### Assignment
Please copy out the data below, replacing every "lens line" with "intrinsics line" and changing nothing else. Leave out the pictures.
---------- Data segment
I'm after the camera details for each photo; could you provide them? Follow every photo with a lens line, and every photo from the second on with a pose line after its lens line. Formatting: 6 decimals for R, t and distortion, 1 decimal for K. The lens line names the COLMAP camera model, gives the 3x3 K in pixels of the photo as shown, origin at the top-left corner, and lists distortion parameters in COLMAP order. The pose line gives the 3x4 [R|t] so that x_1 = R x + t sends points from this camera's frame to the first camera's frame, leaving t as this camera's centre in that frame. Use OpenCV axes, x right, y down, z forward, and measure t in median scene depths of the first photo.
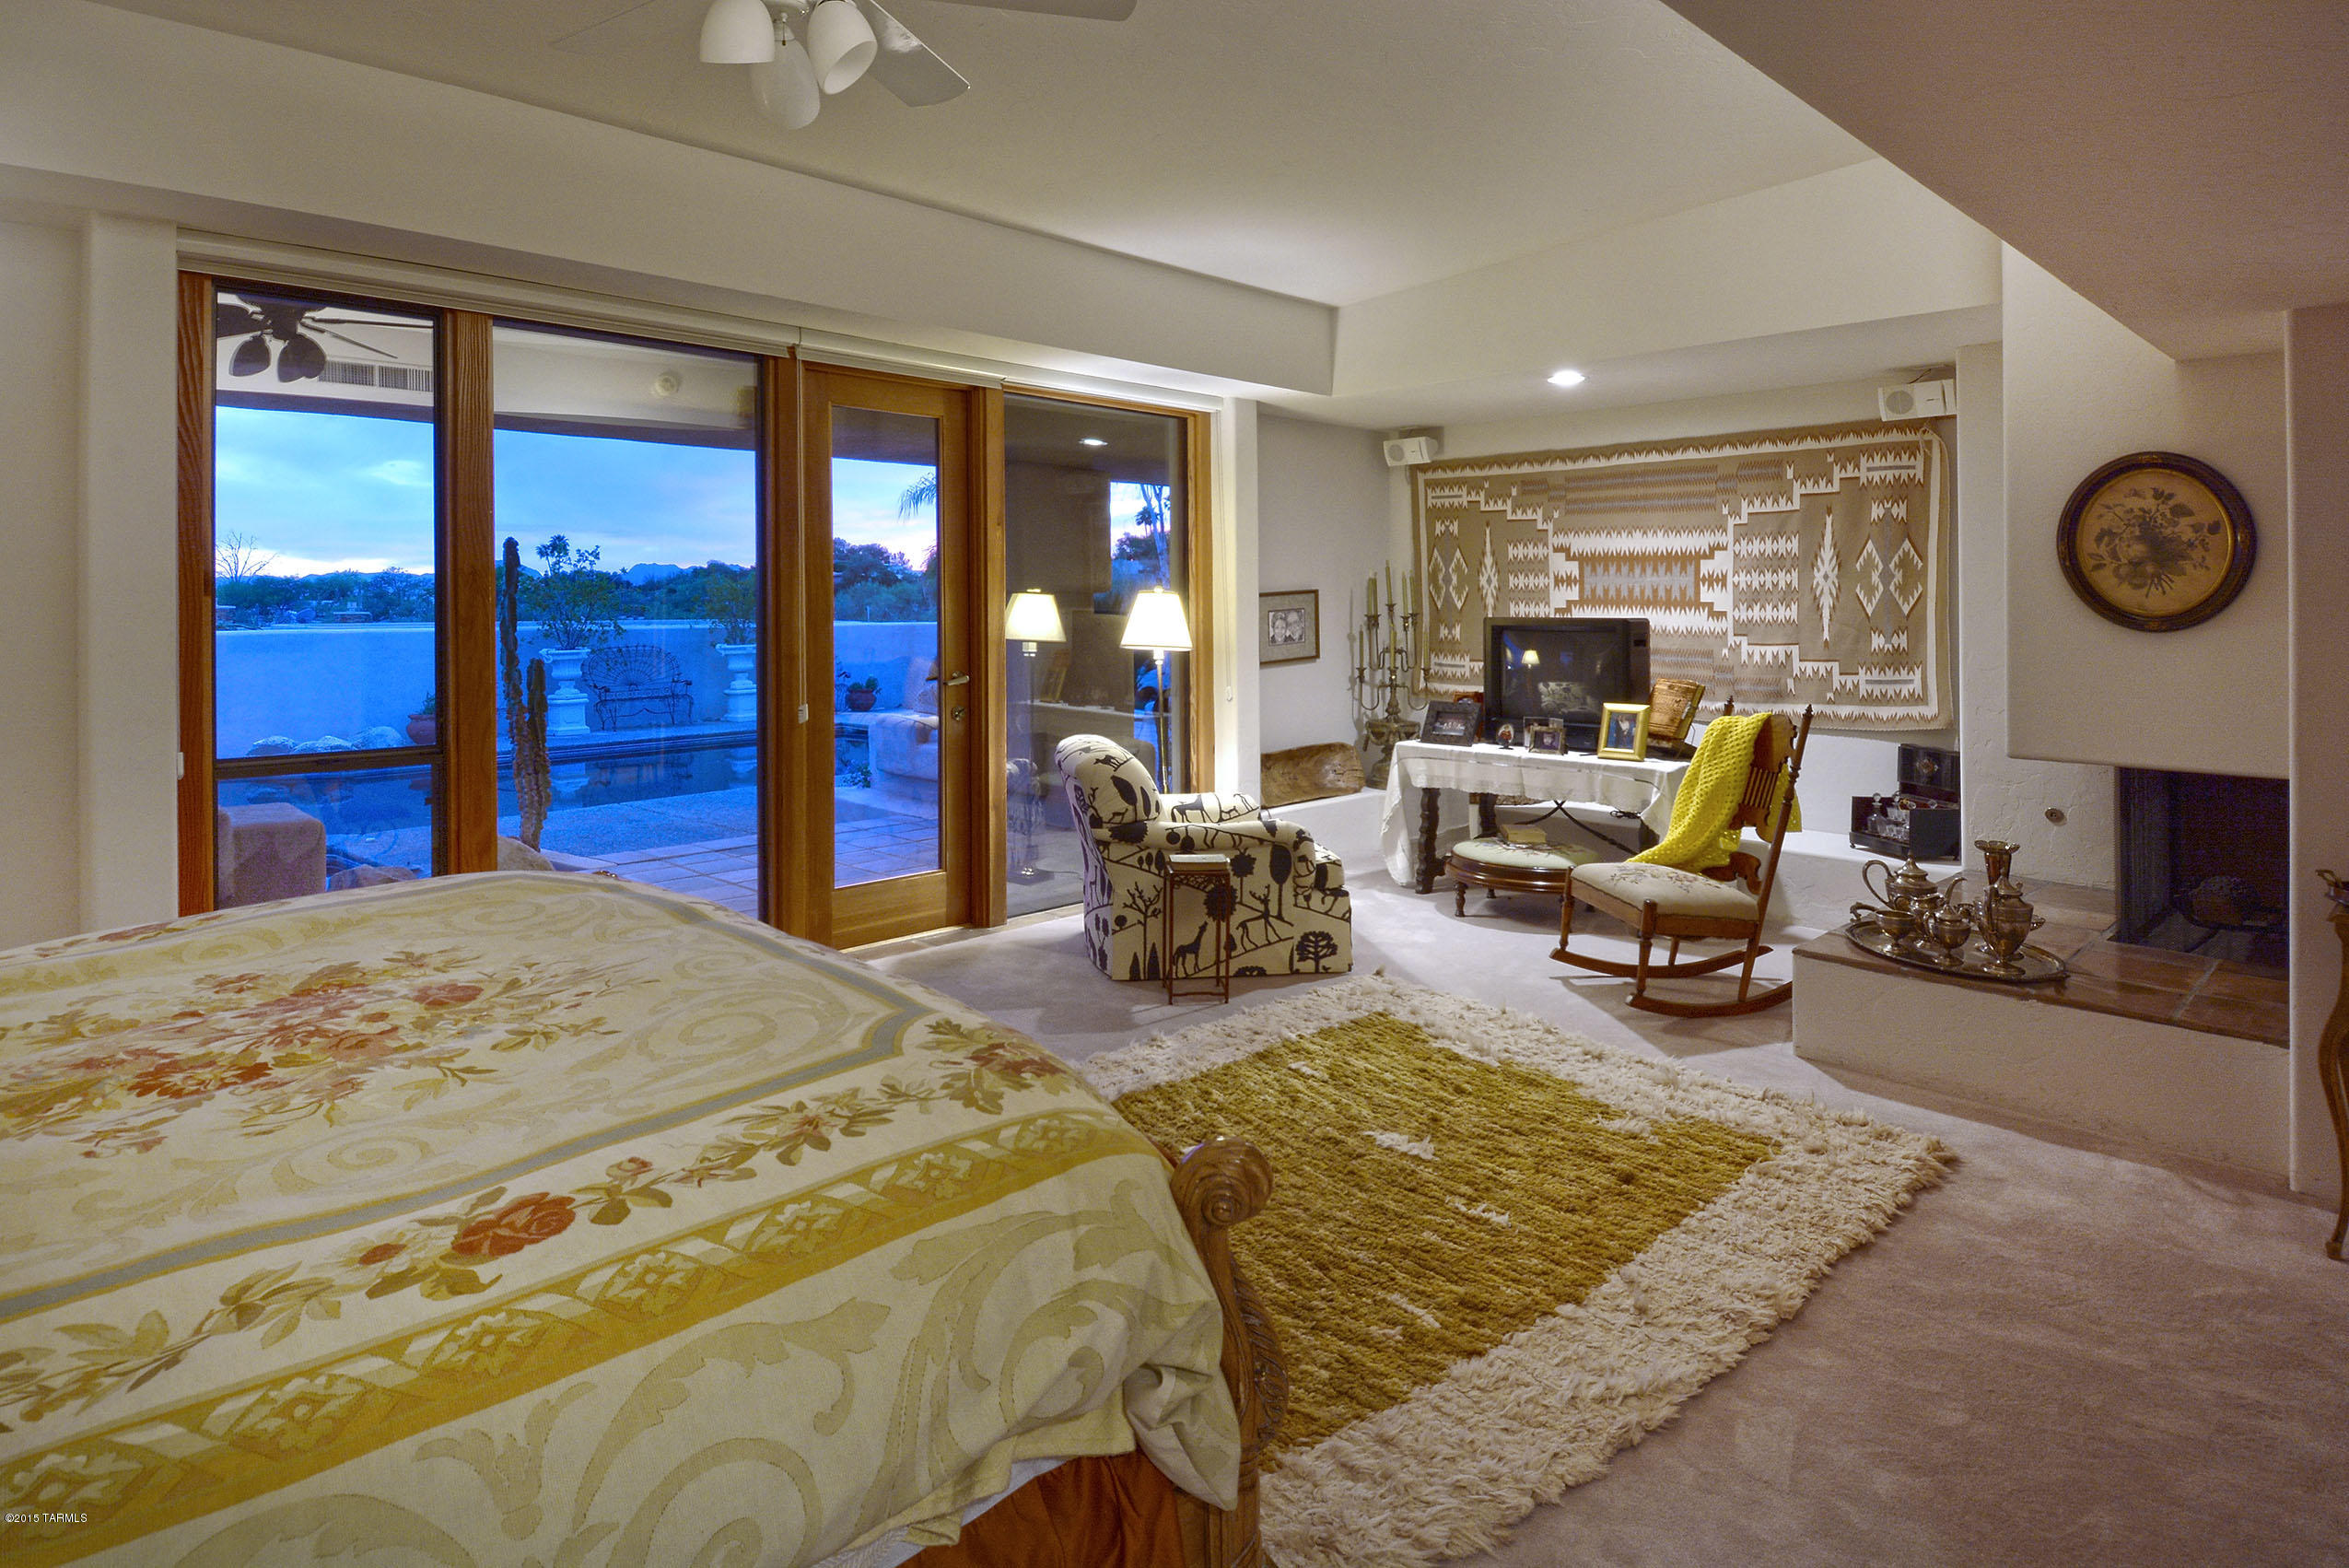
lens RADIAL K [[1248.1, 0, 1180.7], [0, 1248.1, 747.4], [0, 0, 1]] dist [-0.001691, -0.000600]
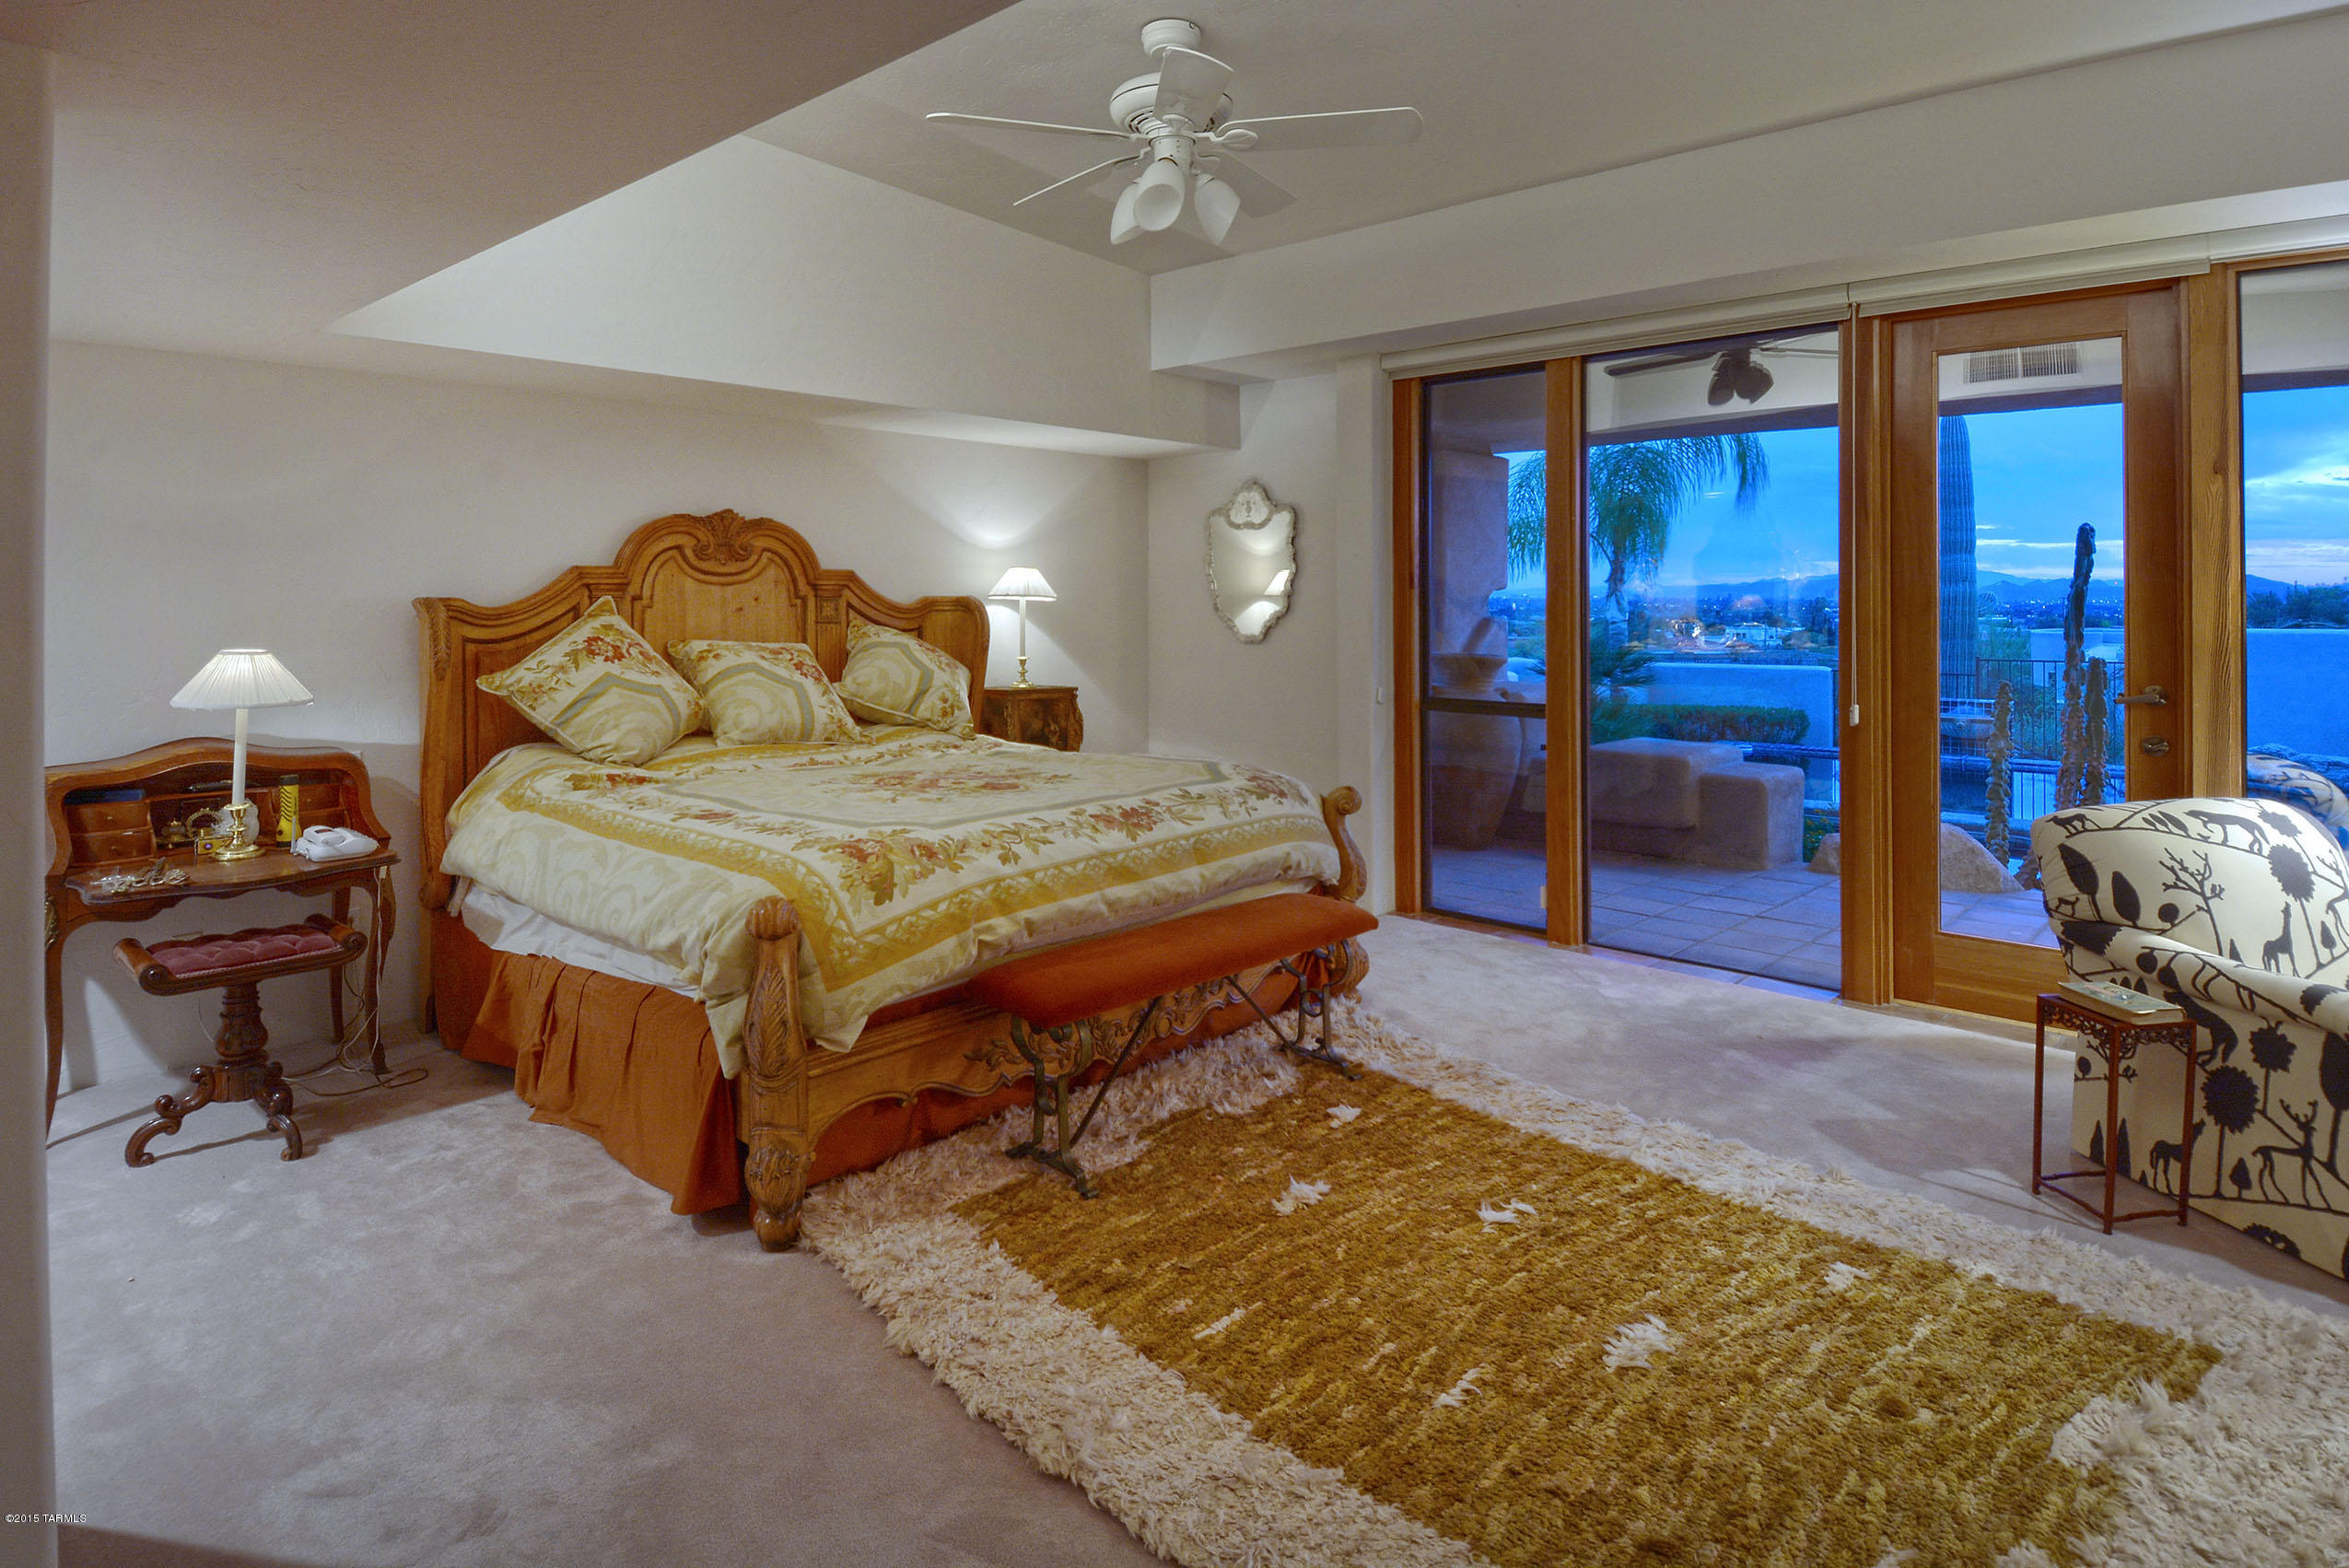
lens RADIAL K [[1296.6, 0, 1174.5], [0, 1296.6, 784.0], [0, 0, 1]] dist [-0.001527, -0.001225]
pose [[0.080343, 0.143011, -0.986455, 0.574732], [-0.120758, 0.983761, 0.132786, -0.043183], [0.989425, 0.108454, 0.096308, 0.429209]]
--------------------
### Response below
I'm after the camera details for each photo; could you provide them? Follow every photo with a intrinsics line, and every photo from the second on with a pose line after its intrinsics line. Formatting: 6 decimals for R, t and distortion, 1 decimal for K. The intrinsics line names the COLMAP camera model, gives the 3x3 K in pixels of the photo as shown, origin at the top-left corner, and lists distortion parameters in COLMAP order. The pose line gives the 3x4 [R|t] so that x_1 = R x + t sends points from this camera's frame to the first camera's frame, leaving t as this camera's centre in that frame. Use OpenCV axes, x right, y down, z forward, and measure t in median scene depths of the first photo.
lens RADIAL K [[1248.1, 0, 1180.7], [0, 1248.1, 747.4], [0, 0, 1]] dist [-0.001691, -0.000600]
lens RADIAL K [[1296.6, 0, 1174.5], [0, 1296.6, 784.0], [0, 0, 1]] dist [-0.001527, -0.001225]
pose [[0.080343, 0.143011, -0.986455, 0.574732], [-0.120758, 0.983761, 0.132786, -0.043183], [0.989425, 0.108454, 0.096308, 0.429209]]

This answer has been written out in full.